*** Begin section ***
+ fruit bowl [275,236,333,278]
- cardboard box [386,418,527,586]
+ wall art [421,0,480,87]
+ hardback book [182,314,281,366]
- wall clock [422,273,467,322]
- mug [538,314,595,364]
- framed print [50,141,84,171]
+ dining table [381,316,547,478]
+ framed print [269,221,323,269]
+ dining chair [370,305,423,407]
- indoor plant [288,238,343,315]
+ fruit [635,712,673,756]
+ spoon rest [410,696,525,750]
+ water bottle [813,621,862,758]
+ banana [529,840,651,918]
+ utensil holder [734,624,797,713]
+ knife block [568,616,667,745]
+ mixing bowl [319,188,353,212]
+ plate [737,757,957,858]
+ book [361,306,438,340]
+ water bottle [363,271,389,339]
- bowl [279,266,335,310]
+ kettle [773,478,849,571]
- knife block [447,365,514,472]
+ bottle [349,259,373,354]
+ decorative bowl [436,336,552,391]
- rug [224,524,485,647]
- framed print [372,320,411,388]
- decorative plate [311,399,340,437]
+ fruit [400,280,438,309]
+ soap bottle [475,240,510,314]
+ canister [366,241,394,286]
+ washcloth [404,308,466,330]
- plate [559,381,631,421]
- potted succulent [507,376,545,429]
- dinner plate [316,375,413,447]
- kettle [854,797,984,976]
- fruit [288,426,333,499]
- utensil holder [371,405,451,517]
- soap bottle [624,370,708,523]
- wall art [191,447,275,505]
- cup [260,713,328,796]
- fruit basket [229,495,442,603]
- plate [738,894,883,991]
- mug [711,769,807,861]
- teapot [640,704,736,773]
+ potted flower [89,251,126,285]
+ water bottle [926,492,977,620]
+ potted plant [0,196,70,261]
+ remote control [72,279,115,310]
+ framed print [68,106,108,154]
*** End section ***
## Exercise objective
Nothing should appear in the answer except the lines from the one containing "- potted succulent [507,376,545,429]" to the end of the data above, reproduced exactly.

## Solution
- potted succulent [507,376,545,429]
- dinner plate [316,375,413,447]
- kettle [854,797,984,976]
- fruit [288,426,333,499]
- utensil holder [371,405,451,517]
- soap bottle [624,370,708,523]
- wall art [191,447,275,505]
- cup [260,713,328,796]
- fruit basket [229,495,442,603]
- plate [738,894,883,991]
- mug [711,769,807,861]
- teapot [640,704,736,773]
+ potted flower [89,251,126,285]
+ water bottle [926,492,977,620]
+ potted plant [0,196,70,261]
+ remote control [72,279,115,310]
+ framed print [68,106,108,154]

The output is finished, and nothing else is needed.